#### [YOUR INSTRUCTIONS]
Retype every record exactly. Skip the images.

Records from a data source:
******************************

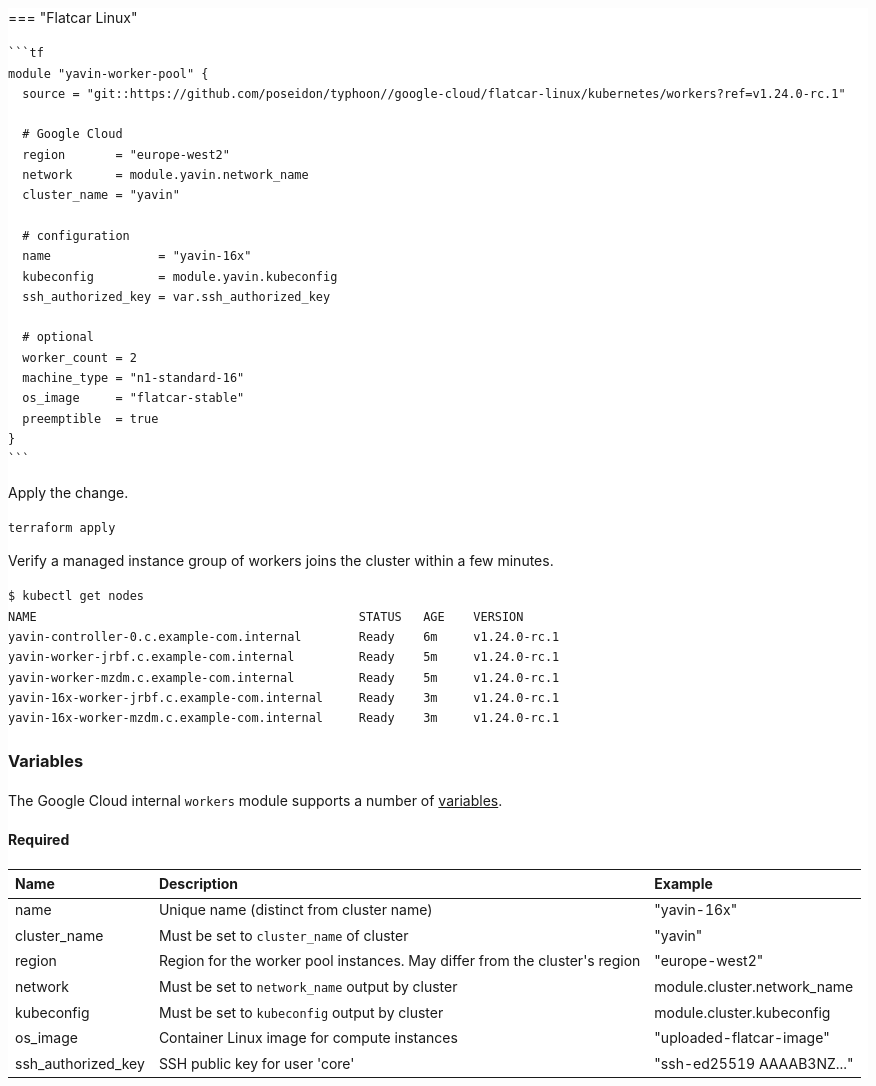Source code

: === "Flatcar Linux"

    ```tf
    module "yavin-worker-pool" {
      source = "git::https://github.com/poseidon/typhoon//google-cloud/flatcar-linux/kubernetes/workers?ref=v1.24.0-rc.1"

      # Google Cloud
      region       = "europe-west2"
      network      = module.yavin.network_name
      cluster_name = "yavin"

      # configuration
      name               = "yavin-16x"
      kubeconfig         = module.yavin.kubeconfig
      ssh_authorized_key = var.ssh_authorized_key

      # optional
      worker_count = 2
      machine_type = "n1-standard-16"
      os_image     = "flatcar-stable"
      preemptible  = true
    }
    ```

Apply the change.

```
terraform apply
```

Verify a managed instance group of workers joins the cluster within a few minutes.

```
$ kubectl get nodes
NAME                                             STATUS   AGE    VERSION
yavin-controller-0.c.example-com.internal        Ready    6m     v1.24.0-rc.1
yavin-worker-jrbf.c.example-com.internal         Ready    5m     v1.24.0-rc.1
yavin-worker-mzdm.c.example-com.internal         Ready    5m     v1.24.0-rc.1
yavin-16x-worker-jrbf.c.example-com.internal     Ready    3m     v1.24.0-rc.1
yavin-16x-worker-mzdm.c.example-com.internal     Ready    3m     v1.24.0-rc.1
```

### Variables

The Google Cloud internal `workers` module supports a number of [variables](https://github.com/poseidon/typhoon/blob/master/google-cloud/flatcar-linux/kubernetes/workers/variables.tf).

#### Required

| Name | Description | Example |
|:-----|:------------|:--------|
| name | Unique name (distinct from cluster name) | "yavin-16x" |
| cluster_name | Must be set to `cluster_name` of cluster | "yavin" |
| region | Region for the worker pool instances. May differ from the cluster's region | "europe-west2" |
| network | Must be set to `network_name` output by cluster | module.cluster.network_name |
| kubeconfig | Must be set to `kubeconfig` output by cluster | module.cluster.kubeconfig |
| os_image | Container Linux image for compute instances | "uploaded-flatcar-image" |
| ssh_authorized_key | SSH public key for user 'core' | "ssh-ed25519 AAAAB3NZ..." |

******************************

#### [TASK OUTPUT]
Source code

: === "Flatcar Linux"

    ```tf
    module "yavin-worker-pool" {
      source = "git::https://github.com/poseidon/typhoon//google-cloud/flatcar-linux/kubernetes/workers?ref=v1.24.0-rc.1"

      # Google Cloud
      region       = "europe-west2"
      network      = module.yavin.network_name
      cluster_name = "yavin"

      # configuration
      name               = "yavin-16x"
      kubeconfig         = module.yavin.kubeconfig
      ssh_authorized_key = var.ssh_authorized_key

      # optional
      worker_count = 2
      machine_type = "n1-standard-16"
      os_image     = "flatcar-stable"
      preemptible  = true
    }
    ```

Apply the change.

```
terraform apply
```

Verify a managed instance group of workers joins the cluster within a few minutes.

```
$ kubectl get nodes
NAME                                             STATUS   AGE    VERSION
yavin-controller-0.c.example-com.internal        Ready    6m     v1.24.0-rc.1
yavin-worker-jrbf.c.example-com.internal         Ready    5m     v1.24.0-rc.1
yavin-worker-mzdm.c.example-com.internal         Ready    5m     v1.24.0-rc.1
yavin-16x-worker-jrbf.c.example-com.internal     Ready    3m     v1.24.0-rc.1
yavin-16x-worker-mzdm.c.example-com.internal     Ready    3m     v1.24.0-rc.1
```

### Variables

The Google Cloud internal `workers` module supports a number of [variables](https://github.com/poseidon/typhoon/blob/master/google-cloud/flatcar-linux/kubernetes/workers/variables.tf).

#### Required

| Name | Description | Example |
|:-----|:------------|:--------|
| name | Unique name (distinct from cluster name) | "yavin-16x" |
| cluster_name | Must be set to `cluster_name` of cluster | "yavin" |
| region | Region for the worker pool instances. May differ from the cluster's region | "europe-west2" |
| network | Must be set to `network_name` output by cluster | module.cluster.network_name |
| kubeconfig | Must be set to `kubeconfig` output by cluster | module.cluster.kubeconfig |
| os_image | Container Linux image for compute instances | "uploaded-flatcar-image" |
| ssh_authorized_key | SSH public key for user 'core' | "ssh-ed25519 AAAAB3NZ..." |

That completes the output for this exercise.